== Work instruction ==
In the material below, find every line containing "Major" and copy that line.

== Data section ==

──────────

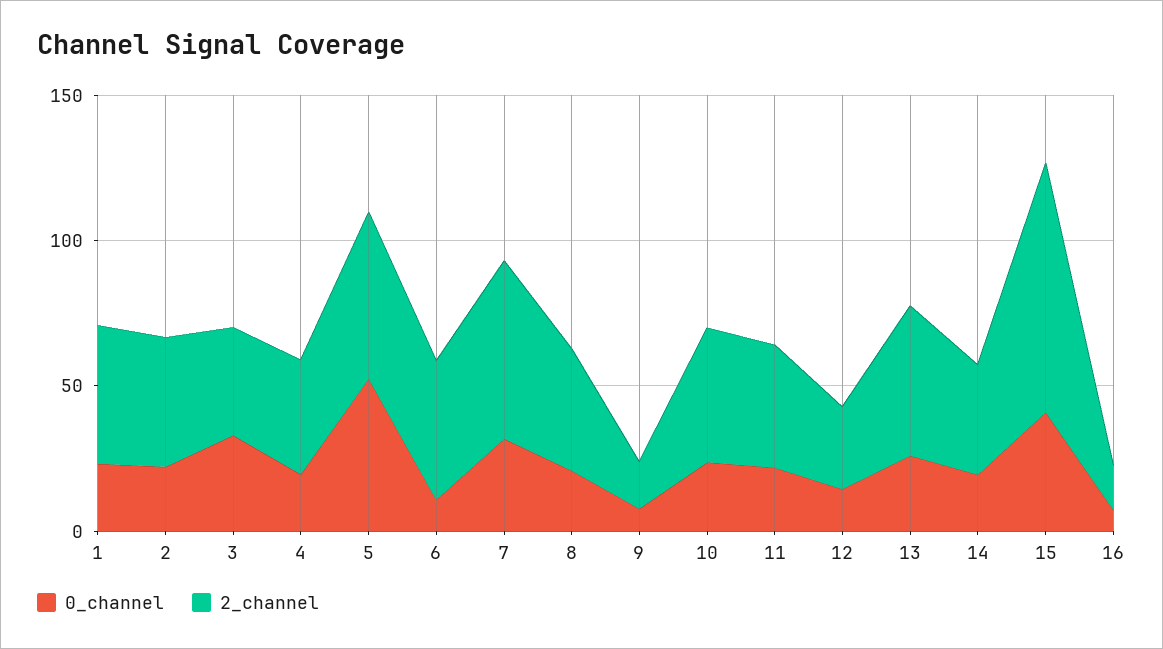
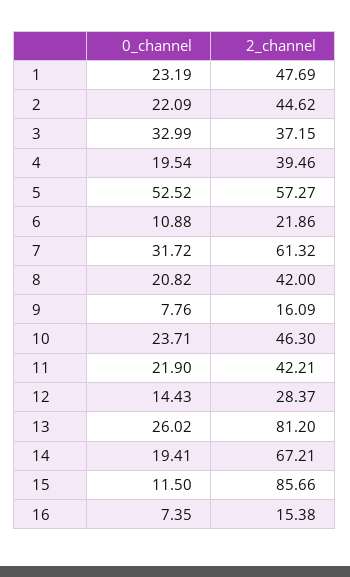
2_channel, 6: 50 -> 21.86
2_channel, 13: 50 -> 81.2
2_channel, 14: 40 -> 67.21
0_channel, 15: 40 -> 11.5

──────────

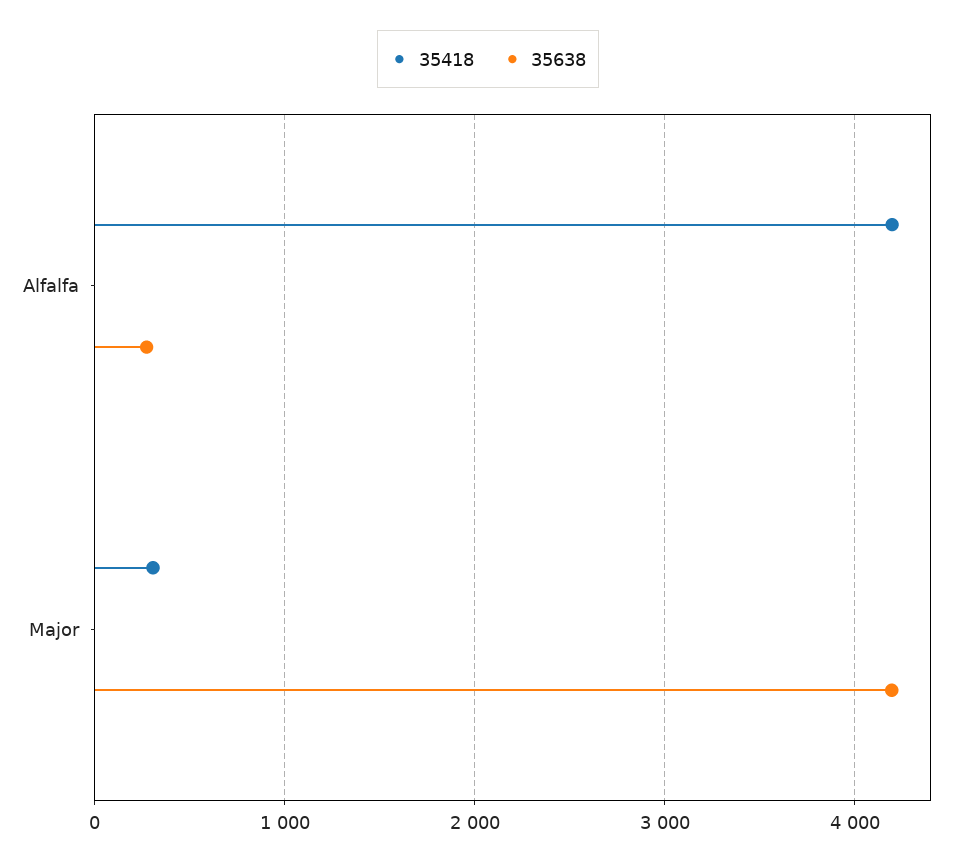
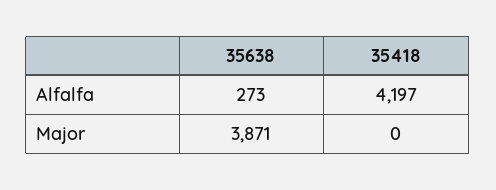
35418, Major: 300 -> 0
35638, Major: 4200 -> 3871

──────────

== Task response ==
35418, Major: 300 -> 0
35638, Major: 4200 -> 3871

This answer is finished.